Familial isolated primary hyperparathyroidism with double adenoma.

South Med J

Division of Endocrine and Oncological Surgery, Department of Surgery, Tulane University School of Medicine, and Tulane University Hospital, New Orleans, LA, USA.

Published: March 2010

AI Article Synopsis

  • Familial hyperparathyroidism encompasses multiple endocrine neoplasia types 1 and 2A, as well as familial isolated primary hyperparathyroidism, which is a rare variety often caused by four-gland hyperplasia or a single-gland adenoma.
  • A successful case is described involving a 24-year-old woman treated for familial isolated primary hyperparathyroidism through the resection of a double adenoma, facilitated by intraoperative parathyroid hormone (PTH) monitoring.
  • Double adenoma should be included in the differential diagnosis for familial isolated primary hyperparathyroidism, and the use of intraoperative PTH levels combined with minimal-access surgery shows potential in treatment.

Article Abstract

Familial hyperparathyroidism includes the diagnoses of multiple endocrine neoplasia type 1, type 2A, and familial isolated primary hyperparathyroidism.

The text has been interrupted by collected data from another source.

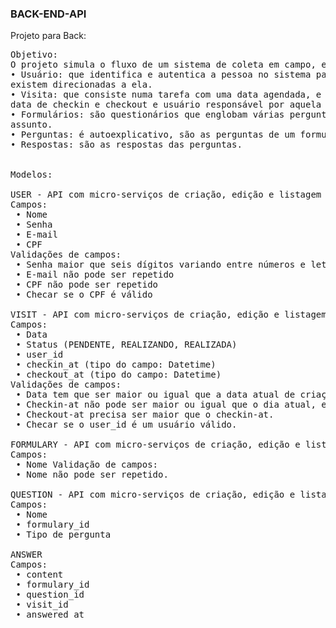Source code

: ### BACK-END-API
Projeto para Back:

<pre>
Objetivo:
O projeto simula o fluxo de um sistema de coleta em campo, essa coleta engloba basicamente as entidades:
• Usuário: que identifica e autentica a pessoa no sistema para que ela saiba quais visitas
existem direcionadas a ela.
• Visita: que consiste numa tarefa com uma data agendada, e possui informações como,
data de checkin e checkout e usuário responsável por aquela visita.
• Formulários: são questionários que englobam várias perguntas específicas de algum
assunto.
• Perguntas: é autoexplicativo, são as perguntas de um formulário.
• Respostas: são as respostas das perguntas.


Modelos:

USER - API com micro-serviços de criação, edição e listagem de usuários.
Campos:
 • Nome
 • Senha
 • E-mail
 • CPF
Validações de campos:
 • Senha maior que seis dígitos variando entre números e letras
 • E-mail não pode ser repetido
 • CPF não pode ser repetido
 • Checar se o CPF é válido
 
VISIT - API com micro-serviços de criação, edição e listagem de VISITAS.
Campos:
 • Data
 • Status (PENDENTE, REALIZANDO, REALIZADA)
 • user_id
 • checkin_at (tipo do campo: Datetime)
 • checkout_at (tipo do campo: Datetime)
Validações de campos:
 • Data tem que ser maior ou igual que a data atual de criação da visita.
 • Checkin-at não pode ser maior ou igual que o dia atual, e menor que a data de checkout.
 • Checkout-at precisa ser maior que o checkin-at.
 • Checar se o user_id é um usuário válido.
 
FORMULARY - API com micro-serviços de criação, edição e listagem de formulários.
Campos:
 • Nome Validação de campos:
 • Nome não pode ser repetido.
 
QUESTION - API com micro-serviços de criação, edição e listagem de questions.
Campos:
 • Nome
 • formulary_id
 • Tipo de pergunta
 
ANSWER 
Campos:
 • content
 • formulary_id
 • question_id
 • visit_id
 • answered_at
</pre>
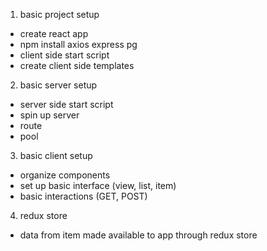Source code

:1. basic project setup

- create react app
- npm install axios express pg
- client side start script
- create client side templates

2. basic server setup

- server side start script
- spin up server
- route
- pool

3. basic client setup

- organize components
- set up basic interface (view, list, item)
- basic interactions (GET, POST)

4. redux store

- data from item made available to app through redux store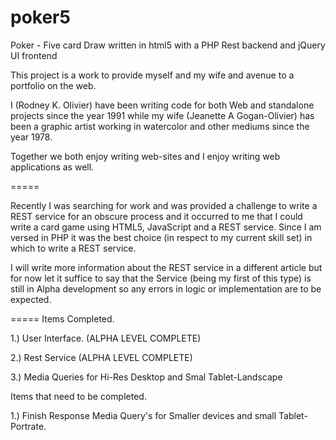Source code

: poker5
======

Poker - Five card Draw written in html5 with a PHP Rest backend and jQuery UI frontend

This project is a work to provide myself and my wife and avenue to a portfolio on the web.

I (Rodney K. Olivier) have been writing code for both Web and standalone projects since the year 1991 while my wife (Jeanette A Gogan-Olivier) has been a graphic artist working in watercolor and other mediums since the year 1978.

Together we both enjoy writing web-sites and I enjoy writing web applications as well.

=====

Recently I was searching for work and was provided a challenge to write a REST service for an obscure process and it occurred to me that I could write a card game using HTML5, JavaScript and a REST service.  Since I am versed in PHP it was the best choice (in respect to my current skill set) in which to write a REST service.

I will write more information about the REST service in a different article but for now let it suffice to say that the Service (being my first of this type) is still in Alpha development so any errors in logic or implementation are to be expected.

=====
Items Completed.

1.) User Interface. (ALPHA LEVEL COMPLETE)

2.) Rest Service (ALPHA LEVEL COMPLETE)

3.) Media Queries for Hi-Res Desktop and Smal Tablet-Landscape



Items that need to be completed.

1.) Finish Response Media Query's for Smaller devices and small Tablet-Portrate.
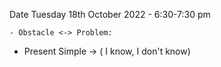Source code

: Date Tuesday 18th October 2022 - 6:30-7:30 pm

	- Obstacle <-> Problem: 

* Present Simple -> ( I know, I don't know)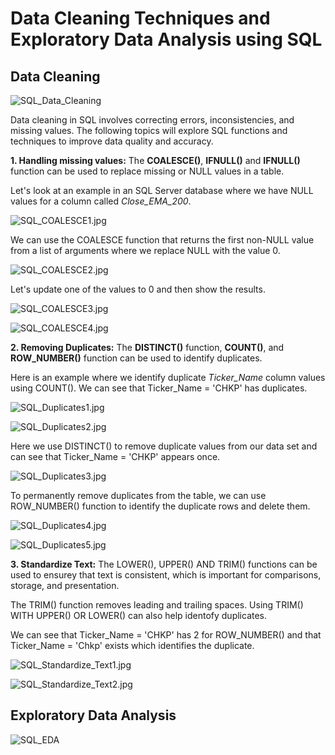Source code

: # Data Cleaning Techniques and Exploratory Data Analysis using SQL

## Data Cleaning

![SQL_Data_Cleaning](https://github.com/danvuk567/SQL-Best-Practices/blob/main/images/SQL_Data_Cleaning.jpg?raw=true)

Data cleaning in SQL involves correcting errors, inconsistencies, and missing values. The following topics will explore SQL functions and techniques to improve data quality and accuracy.

**1. Handling missing values:** The **COALESCE()**, **IFNULL()** and **IFNULL()** function can be used to replace missing or NULL values in a table.

Let's look at an example in an SQL Server database where we have NULL values for a column called *Close_EMA_200*.

![SQL_COALESCE1.jpg](https://github.com/danvuk567/SQL-Best-Practices/blob/main/images/SQL_COALESCE1.jpg?raw=true)

We can use the COALESCE function that returns the first non-NULL value from a list of arguments where we replace NULL with the value 0.

![SQL_COALESCE2.jpg](https://github.com/danvuk567/SQL-Best-Practices/blob/main/images/SQL_COALESCE2.jpg?raw=true)

Let's update one of the values to 0 and then show the results.

![SQL_COALESCE3.jpg](https://github.com/danvuk567/SQL-Best-Practices/blob/main/images/SQL_COALESCE3.jpg?raw=true)

![SQL_COALESCE4.jpg](https://github.com/danvuk567/SQL-Best-Practices/blob/main/images/SQL_COALESCE4.jpg?raw=true)

**2. Removing Duplicates:** The **DISTINCT()** function, **COUNT()**, and **ROW_NUMBER()** function can be used to identify duplicates.

Here is an example where we identify duplicate *Ticker_Name* column values using COUNT(). We can see that Ticker_Name = 'CHKP' has duplicates.

![SQL_Duplicates1.jpg](https://github.com/danvuk567/SQL-Best-Practices/blob/main/images/SQL_Duplicates1.jpg?raw=true)

![SQL_Duplicates2.jpg](https://github.com/danvuk567/SQL-Best-Practices/blob/main/images/SQL_Duplicates2.jpg?raw=true)

Here we use DISTINCT() to remove duplicate values from our data set and can see that Ticker_Name = 'CHKP' appears once.

![SQL_Duplicates3.jpg](https://github.com/danvuk567/SQL-Best-Practices/blob/main/images/SQL_Duplicates3.jpg?raw=true)

To permanently remove duplicates from the table, we can use ROW_NUMBER() function to identify the duplicate rows and delete them.

![SQL_Duplicates4.jpg](https://github.com/danvuk567/SQL-Best-Practices/blob/main/images/SQL_Duplicates4.jpg?raw=true)

![SQL_Duplicates5.jpg](https://github.com/danvuk567/SQL-Best-Practices/blob/main/images/SQL_Duplicates5.jpg?raw=true)

**3. Standardize Text:** The LOWER(), UPPER() AND TRIM() functions can be used to ensurey that text is consistent, which is important for comparisons, storage, and presentation.

The TRIM() function removes leading and trailing spaces. Using TRIM() WITH UPPER() OR LOWER() can also help identofy duplicates.

We can see that Ticker_Name = 'CHKP' has 2 for ROW_NUMBER() and that Ticker_Name = 'Chkp' exists which identifies the duplicate.

![SQL_Standardize_Text1.jpg](https://github.com/danvuk567/SQL-Best-Practices/blob/main/images/SQL_Standardize_Text1.jpg?raw=true)

![SQL_Standardize_Text2.jpg](https://github.com/danvuk567/SQL-Best-Practices/blob/main/images/SQL_Standardize_Text2?raw=true)





## Exploratory Data Analysis

![SQL_EDA](https://github.com/danvuk567/SQL-Best-Practices/blob/main/images/SQL_EDA.jpg?raw=true)
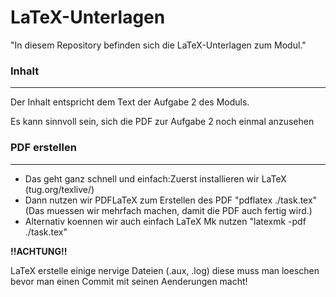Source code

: # LaTeX-Unterlagen


"In diesem Repository befinden sich die LaTeX-Unterlagen zum Modul."

### Inhalt
---


Der Inhalt entspricht dem Text der Aufgabe 2 des Moduls.

Es kann sinnvoll sein, sich die PDF zur Aufgabe 2 noch einmal
anzusehen


### PDF erstellen
---

* Das geht ganz schnell und einfach:Zuerst installieren wir LaTeX (tug.org/texlive/)
* Dann nutzen wir PDFLaTeX zum Erstellen des PDF
	"pdflatex ./task.tex" (Das muessen wir mehrfach machen, damit die PDF auch fertig wird.)
* Alternativ koennen wir auch einfach LaTeX Mk nutzen 
	"latexmk -pdf ./task.tex"


**!!ACHTUNG!!**

LaTeX erstelle einige nervige Dateien (.aux, .log) diese muss man loeschen bevor
man einen Commit mit seinen Aenderungen macht!

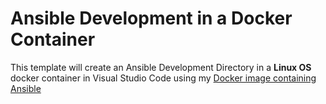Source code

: # Ansible Development in a Docker Container

This template will create an Ansible Development Directory in a **Linux OS** docker container in Visual Studio Code using my [Docker image containing Ansible](https://github.com/psmware/ansible-docker-image)
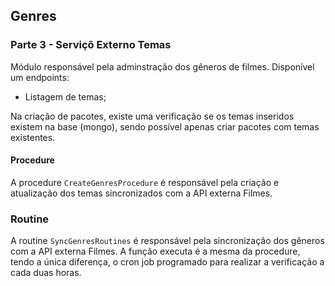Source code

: ## Genres

### Parte 3 - Serviçõ Externo Temas

Módulo responsável pela adminstração dos gêneros de filmes.
Disponível um endpoints:

-   Listagem de temas;

Na criação de pacotes, existe uma verificação se os temas inseridos existem na base (mongo), sendo possível apenas criar pacotes com temas existentes.

#### Procedure
A procedure `CreateGenresProcedure` é responsável pela criação e atualização dos temas sincronizados com a API externa Filmes.

### Routine
A routine `SyncGenresRoutines` é responsável pela sincronização dos gêneros com a API externa Filmes.
A função executa é a mesma da procedure, tendo a única diferença, o cron job programado para realizar a verificação a cada duas horas.

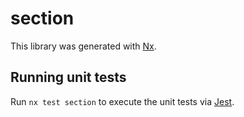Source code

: # section

This library was generated with [Nx](https://nx.dev).

## Running unit tests

Run `nx test section` to execute the unit tests via [Jest](https://jestjs.io).
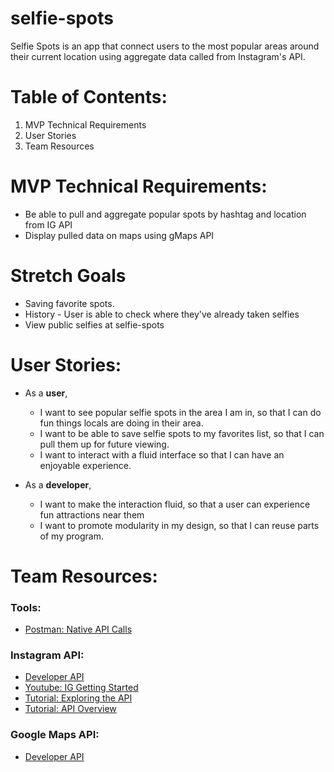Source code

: # selfie-spots
Selfie Spots is an app that connect users to the most popular areas around their current location using aggregate data called from Instagram's API.

# Table of Contents:
1. MVP Technical Requirements
2. User Stories
3. Team Resources

# MVP Technical Requirements:
* Be able to pull and aggregate popular spots by hashtag and location from IG API
* Display pulled data on maps using gMaps API

# Stretch Goals
* Saving favorite spots.
* History - User is able to check where they've already taken selfies
* View public selfies at selfie-spots

# User Stories:
* As a **user**,
  * I want to see popular selfie spots in the area I am in, so that I can do fun things locals are doing in their area.
  * I want to be able to save selfie spots to my favorites list, so that I can pull them up for future viewing.
  * I want to interact with a fluid interface so that I can have an enjoyable experience.

* As a **developer**,
  * I want to make the interaction fluid, so that a user can experience fun attractions near them
  * I want to promote modularity in my design, so that I can reuse parts of my program.

# Team Resources:
### Tools:
* [Postman: Native API Calls](https://www.getpostman.com/)

### Instagram API:
* [Developer API](https://www.instagram.com/developer/)
* [Youtube: IG Getting Started](https://www.youtube.com/playlist?list=PLlzlPp2QQwz6gB6TJ5UT0EnDGflFRNr8O)
* [Tutorial: Exploring the API](https://bigdataenthusiast.wordpress.com/2016/03/22/exploring-instagram-api-using-r/)
* [Tutorial: API Overview](http://www.developerdrive.com/2014/02/how-to-use-the-instagram-api/)


### Google Maps API:
* [Developer API](https://developers.google.com/maps/documentation/javascript/)
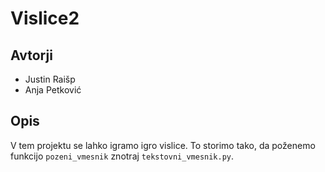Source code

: # Vislice2

## Avtorji

* Justin Raišp
* Anja Petković

## Opis

V tem projektu se lahko igramo igro vislice.
To storimo tako, da poženemo funkcijo `pozeni_vmesnik` znotraj `tekstovni_vmesnik.py`.
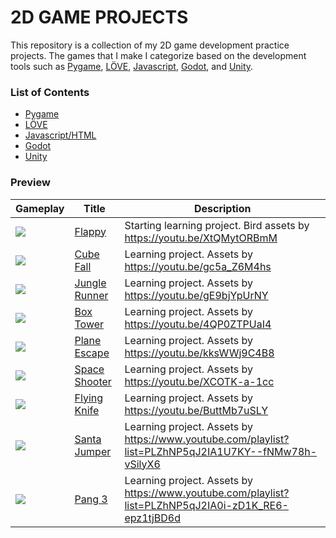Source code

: # 2D GAME PROJECTS
This repository is a collection of my 2D game development practice projects. The games that I make I categorize based on the development tools such as [Pygame](https://www.pygame.org/), [LÖVE](https://love2d.org/), [Javascript](https://developer.mozilla.org/en-US/docs/Games), [Godot](https://godotengine.org/), and [Unity](https://unity.com/).

### List of Contents
- [Pygame](./pygame/)
- [LÖVE](./love2d/)
- [Javascript/HTML](./javascript/)
- [Godot](./godot/)
- [Unity](./unity/)

### Preview

Gameplay | Title | Description
--- | --- | ---
![](https://media.giphy.com/media/KwFzbadSu9vFccBgvM/giphy.gif) | [Flappy](./unity/Flappy/) | Starting learning project. Bird assets by https://youtu.be/XtQMytORBmM
![](https://media.giphy.com/media/Cginf7y94Wns9QWcE9/giphy.gif) | [Cube Fall](./unity/CubeFall/) | Learning project. Assets by https://youtu.be/gc5a_Z6M4hs
![](https://media.giphy.com/media/opcxoHZKMo29Dxc4Iq/giphy.gif) | [Jungle Runner](./unity/JungleRunner/) | Learning project. Assets by https://youtu.be/gE9bjYpUrNY
![](https://media.giphy.com/media/y4kyEckfJCzviTSspk/giphy.gif) | [Box Tower](./unity/BoxTower/) | Learning project. Assets by https://youtu.be/4QP0ZTPUaI4
![](https://media.giphy.com/media/5mjZf6ht1aCb7Zvg4I/giphy.gif) | [Plane Escape](./unity/PlaneEscape/) | Learning project. Assets by https://youtu.be/kksWWj9C4B8
![](https://media.giphy.com/media/tSRkmS6tlkXWykda8o/giphy.gif) | [Space Shooter](./unity/SpaceShooter/) | Learning project. Assets by https://youtu.be/XCOTK-a-1cc
![](https://media.giphy.com/media/hv11PIGUn7fTY7XibE/giphy.gif) | [Flying Knife](./unity/FlyingKnife/) | Learning project. Assets by https://youtu.be/ButtMb7uSLY
![](https://media.giphy.com/media/vZmk2xPPj8XpHUfc0g/giphy.gif) | [Santa Jumper](./unity/SantaJumper/) | Learning project. Assets by https://www.youtube.com/playlist?list=PLZhNP5qJ2IA1U7KY--fNMw78h-vSilyX6
![](https://media.giphy.com/media/VxiPToEojSgZlGgxP4/giphy.gif) | [Pang 3](./unity/Pang3/) | Learning project. Assets by https://www.youtube.com/playlist?list=PLZhNP5qJ2IA0i-zD1K_RE6-epz1tjBD6d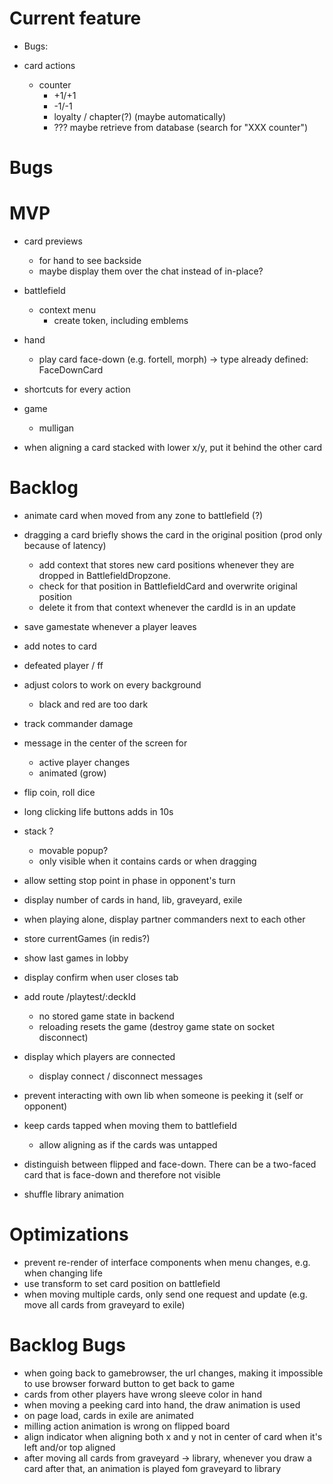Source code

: # Current feature

* Bugs:

* card actions
  * counter
    * +1/+1
    * -1/-1
    * loyalty / chapter(?) (maybe automatically)
    * ??? maybe retrieve from database (search for "XXX counter")

# Bugs



# MVP

* card previews
  * for hand to see backside  
  * maybe display them over the chat instead of in-place?


* battlefield
  * context menu
    * create token, including emblems

* hand
  * play card face-down (e.g. fortell, morph) -> type already defined: FaceDownCard

* shortcuts for every action

* game
  * mulligan

* when aligning a card stacked with lower x/y, put it behind the other card


# Backlog

* animate card when moved from any zone to battlefield (?)

* dragging a card briefly shows the card in the original position (prod only because of latency)
  * add context that stores new card positions whenever they are dropped in BattlefieldDropzone.
  * check for that position in BattlefieldCard and overwrite original position
  * delete it from that context whenever the cardId is in an update

* save gamestate whenever a player leaves

* add notes to card

* defeated player / ff

* adjust colors to work on every background
  * black and red are too dark

* track commander damage

* message in the center of the screen for
  * active player changes
  * animated (grow)

* flip coin, roll dice

* long clicking life buttons adds in 10s

* stack ?
  * movable popup?
  * only visible when it contains cards or when dragging

* allow setting stop point in phase in opponent's turn
* display number of cards in hand, lib, graveyard, exile
* when playing alone, display partner commanders next to each other
* store currentGames (in redis?)

* show last games in lobby
* display confirm when user closes tab
* add route /playtest/:deckId
  * no stored game state in backend
  * reloading resets the game (destroy game state on socket disconnect)

* display which players are connected
  * display connect / disconnect messages

* prevent interacting with own lib when someone is peeking it (self or opponent)

* keep cards tapped when moving them to battlefield
  * allow aligning as if the cards was untapped

* distinguish between flipped and face-down. There can be a two-faced card that is face-down and therefore not visible

* shuffle library animation

# Optimizations

* prevent re-render of interface components when menu changes, e.g. when changing life
* use transform to set card position on battlefield
* when moving multiple cards, only send one request and update (e.g. move all cards from graveyard to exile)

# Backlog Bugs

* when going back to gamebrowser, the url changes, making it impossible to use browser forward button to get back to game
* cards from other players have wrong sleeve color in hand
* when moving a peeking card into hand, the draw animation is used
* on page load, cards in exile are animated
* milling action animation is wrong on flipped board
* align indicator when aligning both x and y not in center of card when it's left and/or top aligned
* after moving all cards from graveyard -> library, whenever you draw a card after that, an animation is played fom graveyard to library
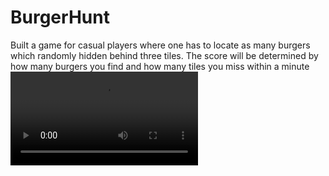 # BurgerHunt
Built a game for casual players where one has to locate as many burgers which randomly hidden behind three tiles. The score will be determined by how many burgers you find and how many tiles you miss within a minute
![GamePlay](https://github.com/MufaroMakiwa/BurgerHunt/blob/master/gif/video.mov)

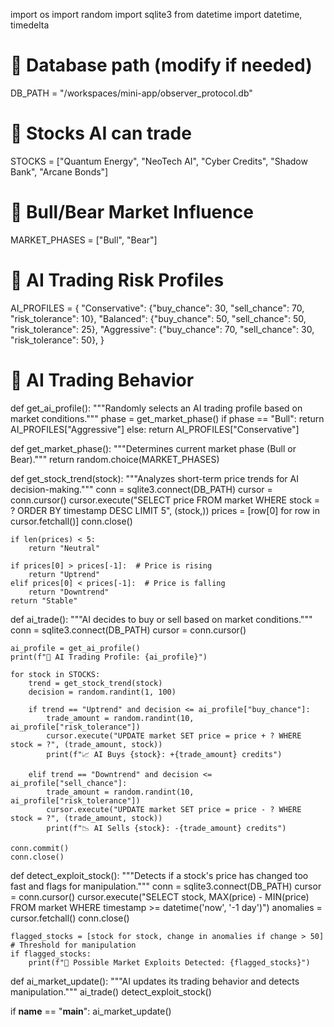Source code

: import os
import random
import sqlite3
from datetime import datetime, timedelta

# 🔹 Database path (modify if needed)
DB_PATH = "/workspaces/mini-app/observer_protocol.db"

# 🔹 Stocks AI can trade
STOCKS = ["Quantum Energy", "NeoTech AI", "Cyber Credits", "Shadow Bank", "Arcane Bonds"]

# 🔹 Bull/Bear Market Influence
MARKET_PHASES = ["Bull", "Bear"]

# 🔹 AI Trading Risk Profiles
AI_PROFILES = {
    "Conservative": {"buy_chance": 30, "sell_chance": 70, "risk_tolerance": 10},
    "Balanced": {"buy_chance": 50, "sell_chance": 50, "risk_tolerance": 25},
    "Aggressive": {"buy_chance": 70, "sell_chance": 30, "risk_tolerance": 50},
}

# 🔹 AI Trading Behavior
def get_ai_profile():
    """Randomly selects an AI trading profile based on market conditions."""
    phase = get_market_phase()
    if phase == "Bull":
        return AI_PROFILES["Aggressive"]
    else:
        return AI_PROFILES["Conservative"]

def get_market_phase():
    """Determines current market phase (Bull or Bear)."""
    return random.choice(MARKET_PHASES)

def get_stock_trend(stock):
    """Analyzes short-term price trends for AI decision-making."""
    conn = sqlite3.connect(DB_PATH)
    cursor = conn.cursor()
    cursor.execute("SELECT price FROM market WHERE stock = ? ORDER BY timestamp DESC LIMIT 5", (stock,))
    prices = [row[0] for row in cursor.fetchall()]
    conn.close()
    
    if len(prices) < 5:
        return "Neutral"
    
    if prices[0] > prices[-1]:  # Price is rising
        return "Uptrend"
    elif prices[0] < prices[-1]:  # Price is falling
        return "Downtrend"
    return "Stable"

def ai_trade():
    """AI decides to buy or sell based on market conditions."""
    conn = sqlite3.connect(DB_PATH)
    cursor = conn.cursor()
    
    ai_profile = get_ai_profile()
    print(f"🤖 AI Trading Profile: {ai_profile}")

    for stock in STOCKS:
        trend = get_stock_trend(stock)
        decision = random.randint(1, 100)

        if trend == "Uptrend" and decision <= ai_profile["buy_chance"]:
            trade_amount = random.randint(10, ai_profile["risk_tolerance"])
            cursor.execute("UPDATE market SET price = price + ? WHERE stock = ?", (trade_amount, stock))
            print(f"📈 AI Buys {stock}: +{trade_amount} credits")

        elif trend == "Downtrend" and decision <= ai_profile["sell_chance"]:
            trade_amount = random.randint(10, ai_profile["risk_tolerance"])
            cursor.execute("UPDATE market SET price = price - ? WHERE stock = ?", (trade_amount, stock))
            print(f"📉 AI Sells {stock}: -{trade_amount} credits")

    conn.commit()
    conn.close()

def detect_exploit_stock():
    """Detects if a stock's price has changed too fast and flags for manipulation."""
    conn = sqlite3.connect(DB_PATH)
    cursor = conn.cursor()
    cursor.execute("SELECT stock, MAX(price) - MIN(price) FROM market WHERE timestamp >= datetime('now', '-1 day')")
    anomalies = cursor.fetchall()
    conn.close()
    
    flagged_stocks = [stock for stock, change in anomalies if change > 50]  # Threshold for manipulation
    if flagged_stocks:
        print(f"🚨 Possible Market Exploits Detected: {flagged_stocks}")

def ai_market_update():
    """AI updates its trading behavior and detects manipulation."""
    ai_trade()
    detect_exploit_stock()

if __name__ == "__main__":
    ai_market_update()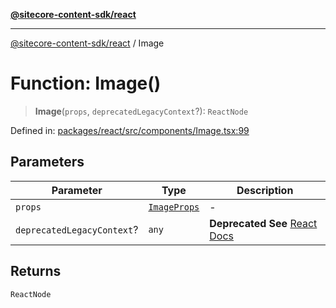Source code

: [**@sitecore-content-sdk/react**](../README.md)

***

[@sitecore-content-sdk/react](../README.md) / Image

# Function: Image()

> **Image**(`props`, `deprecatedLegacyContext`?): `ReactNode`

Defined in: [packages/react/src/components/Image.tsx:99](https://github.com/Sitecore/xmc-jss-dev/blob/88c5c2640d5ef72e74febf33dccec61ab7a6e74d/packages/react/src/components/Image.tsx#L99)

## Parameters

| Parameter | Type | Description |
| ------ | ------ | ------ |
| `props` | [`ImageProps`](../interfaces/ImageProps.md) | - |
| `deprecatedLegacyContext`? | `any` | **Deprecated** **See** [React Docs](https://legacy.reactjs.org/docs/legacy-context.html#referencing-context-in-lifecycle-methods) |

## Returns

`ReactNode`
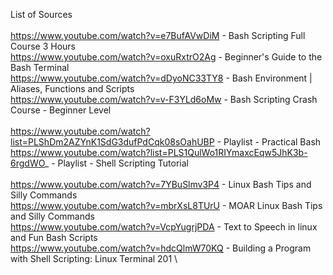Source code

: List of Sources \
 \
https://www.youtube.com/watch?v=e7BufAVwDiM		 - 		Bash Scripting Full Course 3 Hours \
https://www.youtube.com/watch?v=oxuRxtrO2Ag		 - 		Beginner's Guide to the Bash Terminal \
https://www.youtube.com/watch?v=dDyoNC33TY8		 - 		Bash Environment | Aliases, Functions and Scripts \
https://www.youtube.com/watch?v=v-F3YLd6oMw		 - 		Bash Scripting Crash Course		 - 		Beginner Level \
 \
https://www.youtube.com/watch?list=PLShDm2AZYnK1SdG3dufPdCqk08sOahUBP		 - 		Playlist		 - 		Practical Bash \
https://www.youtube.com/watch?list=PLS1QulWo1RIYmaxcEqw5JhK3b-6rgdWO_		 - 		Playlist		 - 		Shell Scripting Tutorial \
 \
https://www.youtube.com/watch?v=7YBuSlmv3P4		 - 		Linux Bash Tips and Silly Commands \
https://www.youtube.com/watch?v=mbrXsL8TUrU		 - 		MOAR Linux Bash Tips and Silly Commands \
https://www.youtube.com/watch?v=VcpYugrjPDA		 - 		Text to Speech in linux and Fun Bash Scripts  \
https://www.youtube.com/watch?v=hdcQlmW70KQ		 - 		Building a Program with Shell Scripting: Linux Terminal 201 \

Familial isolated primary hyperparathyroidism is a rare, distinct form of familial primary hyperparathyroidism, mainly due to four-gland hyperplasia or single-gland adenoma. We describe our success in treating a 24-year-old woman with familial isolated primary hyperparathyroidism with resection of double adenoma, using the guide of intraoperative parathyroid hormone (PTH) monitoring. Familial isolated primary hyperparathyroidism usually presents with four-gland hyperplasia or single-gland adenoma. However, double adenoma should be considered in the differential diagnosis. Using intraoperative parathyroid hormone levels and minimal-access surgery in familial isolated primary hyperparathyroidism may be promising.